Finalement, après d'intenses tractations, la date des élections est définitivement fixée le 2 juillet, pour le 27 avril 1994, sans le soutien de l'extrême droite et de l'Inkhata qui se retirent des négociations. L'accord est tout de même célébré par les négociateurs de l'ANC et du gouvernement qui, contre toutes les pressions, maintiennent leur partenariat.
Le débat reprend immédiatement, avec, en ligne de mire, la rédaction d'une Constitution intérimaire devant régir l'Afrique du Sud pendant la période transitoire. Cependant la violence, cette fois contre la communauté blanche, alourdit de nouveau le climat politique. Le 27 juillet, 12 personnes sont tuées et 52 autres blessées au cours d'un massacre perpétré dans une église de la région du Cap par 5 Noirs. Si l'identité n'est pas déterminée, l'attentat s'ajoute à la liste des agressions contre les Blancs, souvent attribuées à la branche armée du Congrès panafricaniste d'Azanie (PAC), un mouvement noir radical qui participe toutefois aux négociations. Un tel incident sert donc, à l'évidence, le jeu d'une extrême droite se disant prête à prendre les armes pour obtenir la prise en compte de ses exigences.

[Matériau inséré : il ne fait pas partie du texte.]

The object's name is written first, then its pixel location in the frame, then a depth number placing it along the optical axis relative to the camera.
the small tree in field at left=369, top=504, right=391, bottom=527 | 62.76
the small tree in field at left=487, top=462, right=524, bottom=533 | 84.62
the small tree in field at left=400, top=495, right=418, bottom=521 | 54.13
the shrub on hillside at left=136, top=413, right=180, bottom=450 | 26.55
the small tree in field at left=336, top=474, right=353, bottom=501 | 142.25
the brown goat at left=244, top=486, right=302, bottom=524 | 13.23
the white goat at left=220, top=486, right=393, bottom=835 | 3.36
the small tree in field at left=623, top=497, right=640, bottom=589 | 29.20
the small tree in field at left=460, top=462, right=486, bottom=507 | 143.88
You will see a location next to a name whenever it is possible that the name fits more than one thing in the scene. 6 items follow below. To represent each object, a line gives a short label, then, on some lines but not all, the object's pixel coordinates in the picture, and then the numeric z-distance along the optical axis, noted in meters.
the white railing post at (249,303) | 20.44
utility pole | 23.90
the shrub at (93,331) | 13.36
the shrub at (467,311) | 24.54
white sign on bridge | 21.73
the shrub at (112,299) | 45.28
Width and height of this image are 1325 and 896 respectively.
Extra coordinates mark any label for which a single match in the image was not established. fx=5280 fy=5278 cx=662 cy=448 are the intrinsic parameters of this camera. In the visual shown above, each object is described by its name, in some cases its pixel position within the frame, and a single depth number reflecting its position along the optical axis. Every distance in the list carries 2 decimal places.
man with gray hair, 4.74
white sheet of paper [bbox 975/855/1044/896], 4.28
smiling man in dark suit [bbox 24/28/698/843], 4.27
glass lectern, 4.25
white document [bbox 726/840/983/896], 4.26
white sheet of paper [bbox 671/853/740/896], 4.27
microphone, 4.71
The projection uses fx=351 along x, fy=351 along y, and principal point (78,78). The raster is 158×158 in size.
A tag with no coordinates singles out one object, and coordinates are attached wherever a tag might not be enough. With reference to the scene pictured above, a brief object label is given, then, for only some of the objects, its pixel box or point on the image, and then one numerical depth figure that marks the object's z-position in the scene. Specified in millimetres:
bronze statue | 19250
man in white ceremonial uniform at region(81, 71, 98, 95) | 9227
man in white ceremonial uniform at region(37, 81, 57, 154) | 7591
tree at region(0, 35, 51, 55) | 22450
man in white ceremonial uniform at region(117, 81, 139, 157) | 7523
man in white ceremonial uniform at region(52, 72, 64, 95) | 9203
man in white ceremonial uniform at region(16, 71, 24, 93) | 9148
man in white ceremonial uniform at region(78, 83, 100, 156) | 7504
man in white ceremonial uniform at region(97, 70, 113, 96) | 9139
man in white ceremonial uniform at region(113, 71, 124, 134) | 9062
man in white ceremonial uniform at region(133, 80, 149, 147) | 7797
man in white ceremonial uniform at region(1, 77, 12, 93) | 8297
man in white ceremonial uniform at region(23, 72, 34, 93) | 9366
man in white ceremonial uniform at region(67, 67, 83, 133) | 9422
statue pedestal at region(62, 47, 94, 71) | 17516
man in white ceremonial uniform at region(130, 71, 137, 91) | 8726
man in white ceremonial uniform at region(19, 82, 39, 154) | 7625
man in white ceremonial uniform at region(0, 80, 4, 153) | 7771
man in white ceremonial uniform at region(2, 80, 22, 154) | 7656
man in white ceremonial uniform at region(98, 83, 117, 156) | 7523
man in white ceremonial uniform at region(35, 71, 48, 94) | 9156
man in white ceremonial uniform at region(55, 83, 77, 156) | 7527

Une fois de plus pourtant, les discussions constitutionnelles se poursuivent. Elles aboutissent, le 7 septembre, à un accord historique. Les négociateurs présents à Kempton Park, à l'exception du Parti conservateur et de l'Inkhata, s'accordent sur l'installation d'un Conseil exécutif de transition (TEC) devant permettre enfin la participation des Noirs au pouvoir. Première ébauche d'un gouvernement d'unité nationale, destiné à créer les conditions adéquates pour la tenue d'élections libres et justes, le Conseil exécutif de transition n'est, en principe, qu'un organe consultatif parallèle au cabinet de Frederik De Klerk. Mais, élément essentiel, il dispose d'un droit de veto sur des questions aussi cruciales que les finances, les affaires étrangères ou la loi et l'ordre, qui ne peut être levé qu'avec l'accord de 75 % de ses membres. La voie est donc ouverte pour la levée des dernières sanctions économiques que demande, quelques jours plus tard, le président de l'ANC. Enfin, le 18 novembre, la majorité des partis politiques acceptait un projet de Constitution intérimaire faisant de larges concessions aux tenants – blancs et zoulous – d'un État décentralisé.
Fragile stabilité
Jamais donc l'avènement d'une Afrique du Sud débarrassée de l'apartheid n'aura été aussi proche. Mais rarement également les forces opposées au changement, à savoir l'extrême droite blanche et le mouvement zoulou Inkhata, n'en auront aussi ouvertement menacé la concrétisation. Et le fait que des dirigeants de l'ANC acceptent de rencontrer leurs homologues de l'extrême droite pour discuter de la création d'un État blanc, à la mi-septembre, montre, même si les pourparlers ont très vite capoté, à quel point les négociateurs sont obligés de composer pour préserver la fragile stabilité de la transition démocratique.
L'attribution du prix Nobel à Nelson Mandela et à Frederik De Klerk a consacré l'association de ces deux hommes décidés, malgré les obstacles, à trouver coûte que coûte un terrain d'entente. Un événement qui a cependant davantage ému la communauté internationale que l'opinion sud-africaine.